Yves Jeuland a réalisé, il y a deux ans, un excellent documentaire, nourri et fasciné, Il est minuit, Paris s’éveille, sur l’âge d’or révolu des cabarets de la rive gauche. Son approche du vivant, Les Gens du Monde, à savoir les journalistes du quotidien de référence saisis le temps d’une campagne présidentielle, nous semble un peu en retrait, non par manque de regard, mais par sa brièveté. Faire en quatre-vingt-deux minutes un portrait de journal avec groupe est un exercice ardu – il y faudrait le temps d’un film de Frederick Wiseman, quatre heures chrono, et encore. Tout ce qu’il nous montre est passionnant, d’autant qu’il a choisi des «interprètes» de haut niveau, Raphaëlle Bacqué et Ariane Chemin. Mais on en voudrait plus : découvrir, derrière le vedettariat, les petites mains du métier, la fabrication physique du produit, en gros le quotidien du quotidien. Il n’empêche qu’en l’état c’est le meilleur témoignage sur le sujet depuis Numéros zéros et Reporters de Raymond Depardon, qui ne datent pas d’hier.

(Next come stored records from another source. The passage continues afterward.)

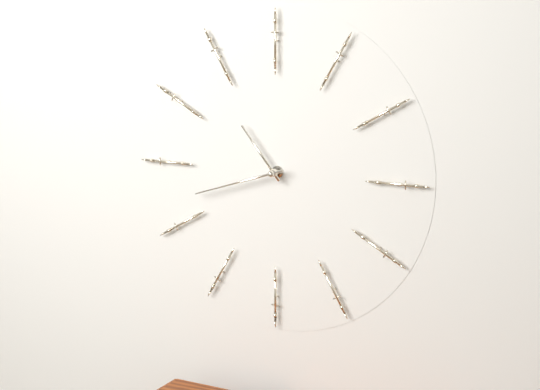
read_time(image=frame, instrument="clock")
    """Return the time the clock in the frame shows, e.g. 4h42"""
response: 10h42
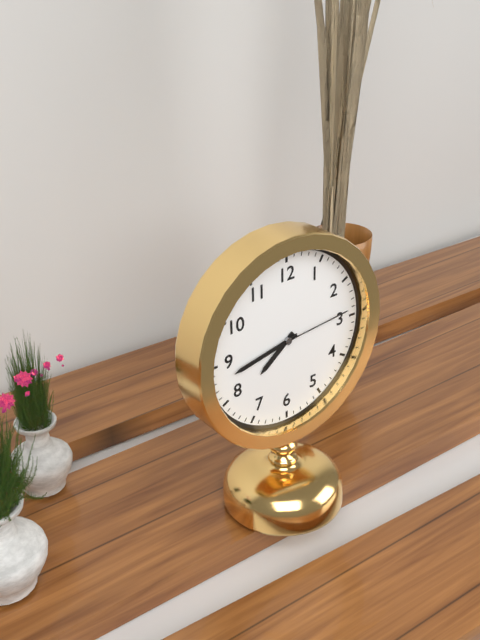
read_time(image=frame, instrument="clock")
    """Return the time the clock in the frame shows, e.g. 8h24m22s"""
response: 7h43m14s
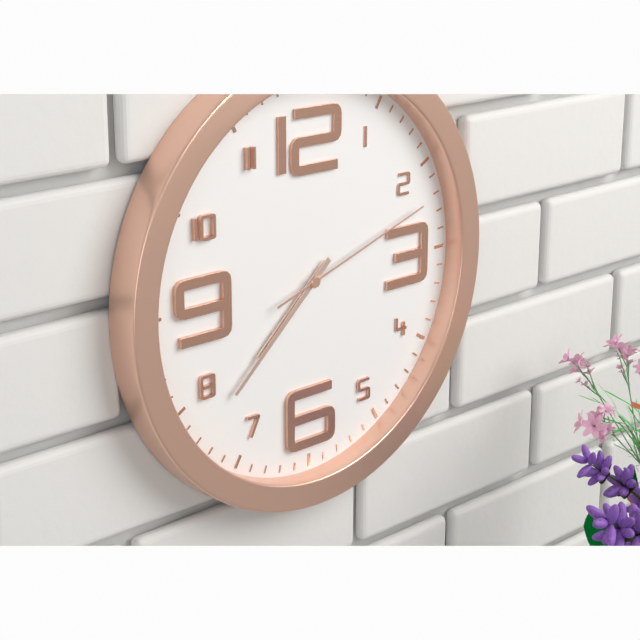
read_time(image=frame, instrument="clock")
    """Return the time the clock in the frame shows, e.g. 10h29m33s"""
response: 7h38m12s
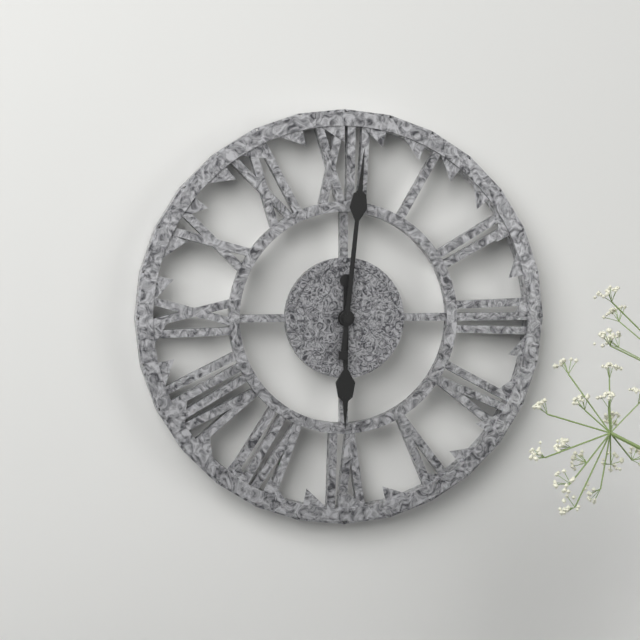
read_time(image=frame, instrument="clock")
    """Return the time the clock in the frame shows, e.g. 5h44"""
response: 6h01
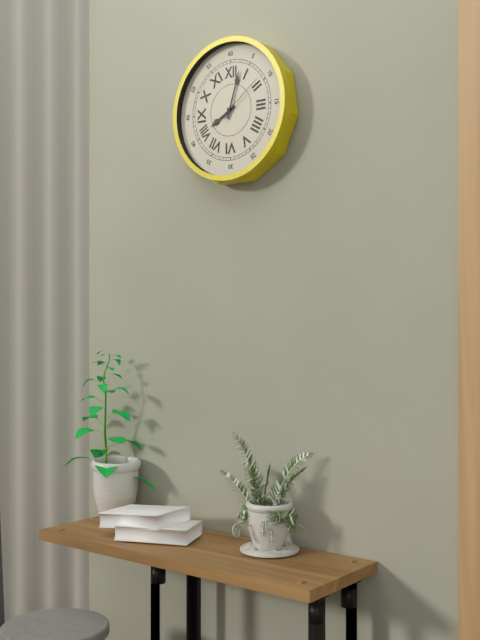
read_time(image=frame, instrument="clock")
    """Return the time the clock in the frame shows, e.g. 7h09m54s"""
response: 8h03m09s
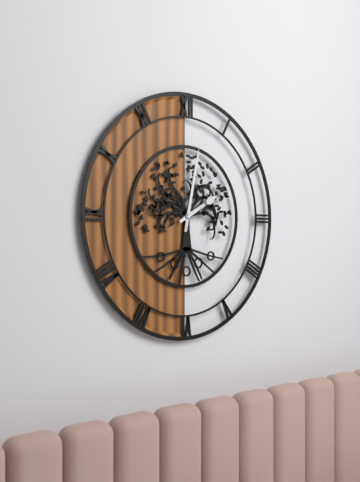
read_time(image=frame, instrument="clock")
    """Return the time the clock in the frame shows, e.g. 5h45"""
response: 2h02
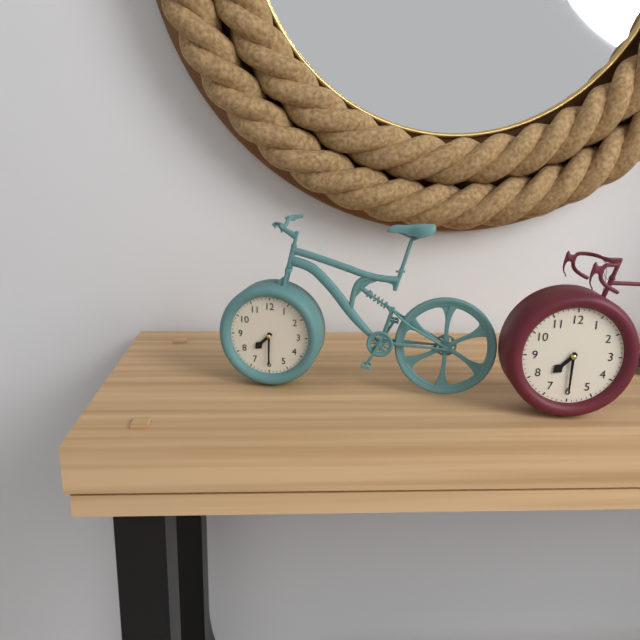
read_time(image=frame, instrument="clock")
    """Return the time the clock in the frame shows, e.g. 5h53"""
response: 7h30
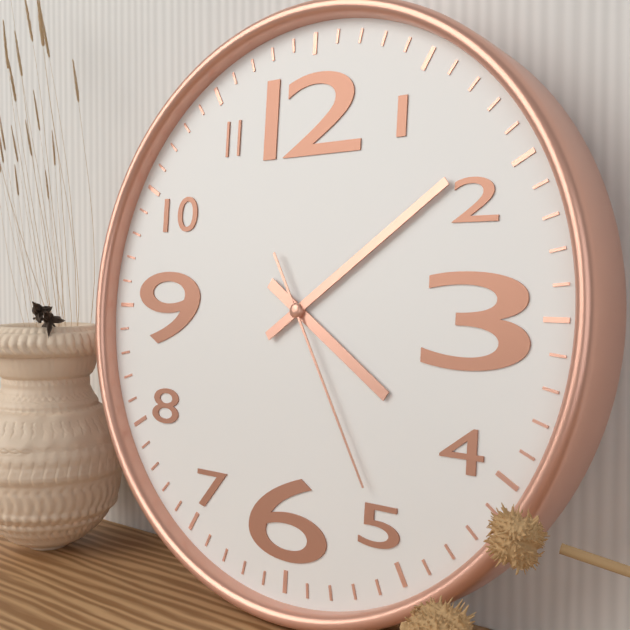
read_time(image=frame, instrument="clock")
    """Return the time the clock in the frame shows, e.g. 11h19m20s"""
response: 4h09m25s
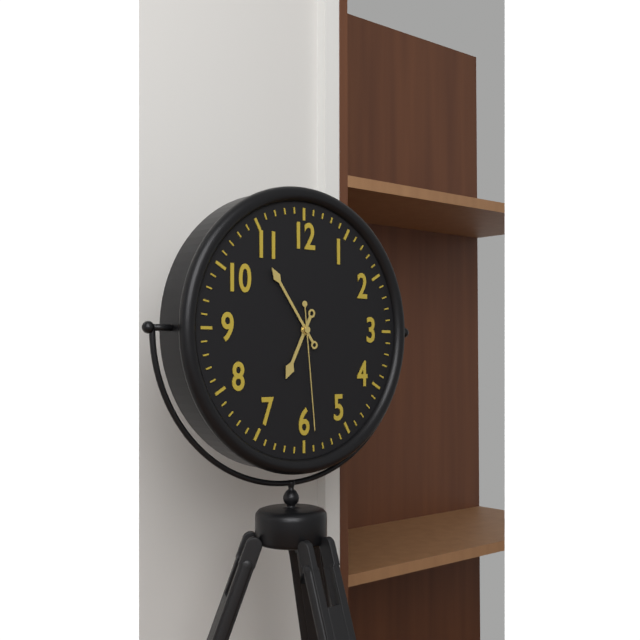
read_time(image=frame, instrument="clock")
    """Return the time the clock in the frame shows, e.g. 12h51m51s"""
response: 6h54m29s
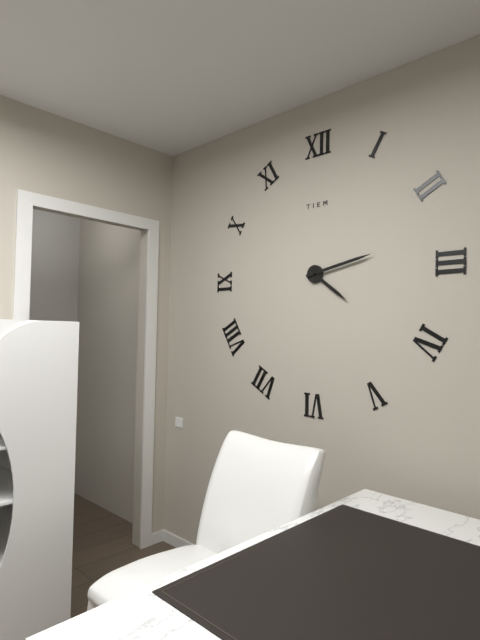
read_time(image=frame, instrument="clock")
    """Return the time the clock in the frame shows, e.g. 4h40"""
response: 4h13
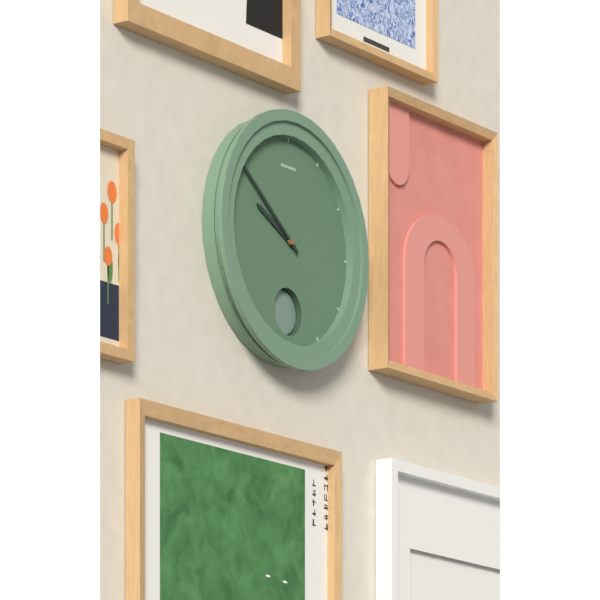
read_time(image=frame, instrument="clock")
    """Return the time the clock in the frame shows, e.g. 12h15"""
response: 9h51
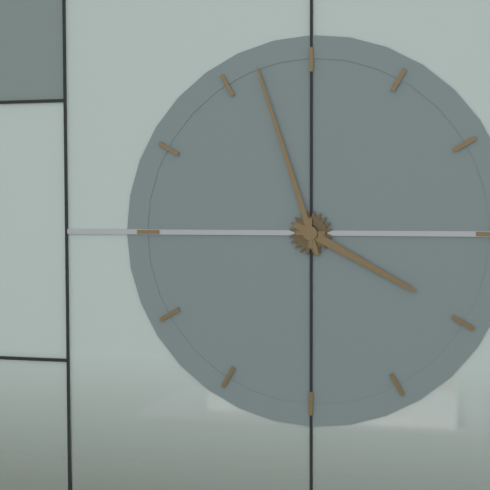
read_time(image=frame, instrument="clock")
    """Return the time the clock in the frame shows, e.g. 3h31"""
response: 3h57
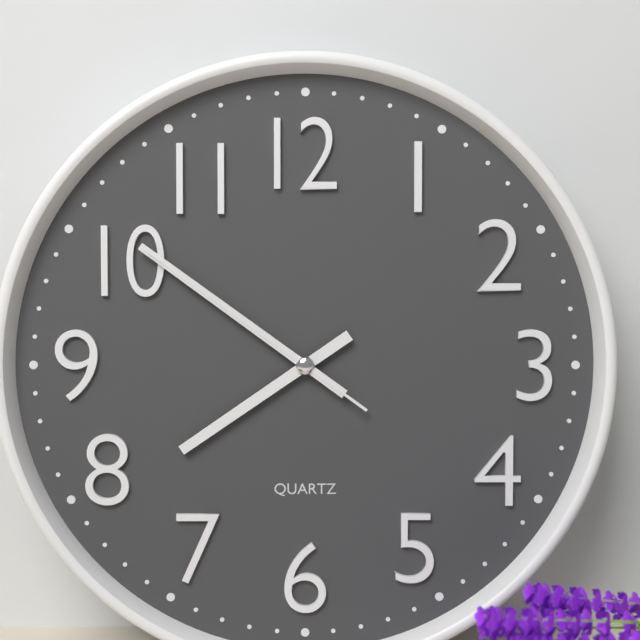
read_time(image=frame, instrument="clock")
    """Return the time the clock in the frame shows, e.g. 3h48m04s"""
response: 7h51m51s
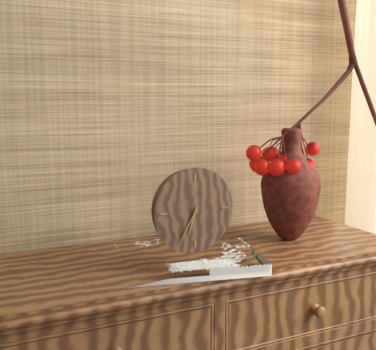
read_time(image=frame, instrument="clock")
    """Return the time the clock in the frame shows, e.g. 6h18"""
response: 6h35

Accumuler ainsi des recensions mitigées pourrait laisser croire que le paysage cinématographique français de la rentrée est proche de la courbe de l’inflation. Question de dates de sortie. Quelques titres présentés à Venise, en compétition ou ailleurs, vaudront le déplacement lorsqu’ils surgiront dans nos salles. Ainsi Réalité, de Quentin Dupieux, mauvais esprit qui nous réjouit régulièrement par son culot et ses inventions visuelles (Rubber ou Wrong Cops). Ainsi Loin des hommes, de David Oelhoffen, adapté d’une nouvelle de Camus, qui parvient à nous faire accepter l’improbable – Viggo Mortensen en instituteur dans un djebel algérien perdu, à la veille de l’insurrection de 1954 – grâce à un rare sens de l’espace et une grande intelligence dans la peinture de protagonistes opposés. Ainsi Le Dernier Coup de marteau, d’Alix Delaporte, reprenant les mêmes acteurs, Grégory Gadebois et Clotilde Hesme (déchirante sans pathos), que dans son précédent Alix et Tony, Prix Louis-Delluc mérité, et atteignant un degré d’émotion identique. Ainsi, présenté non à Venise mais à Locarno en août, Fidelio, l’odyssée d’Alice, de Lucie Borleteau, qui constitue, à notre sens, une des révélations de l’année, tant par l’audace de son argument – une jeune femme embarquée comme mécanicienne sur un cargo – que par la beauté et la photogénie de son interprète, l’inconnue Ariane Labed, dont on reparlera assurément.

De toute façon, il n’y a pas que le cinéma français dans la vie. Il suffira, le 24 septembre, d’aller voir le superbe Leviathan d’Andreï Zviaguintsev pour s’en convaincre.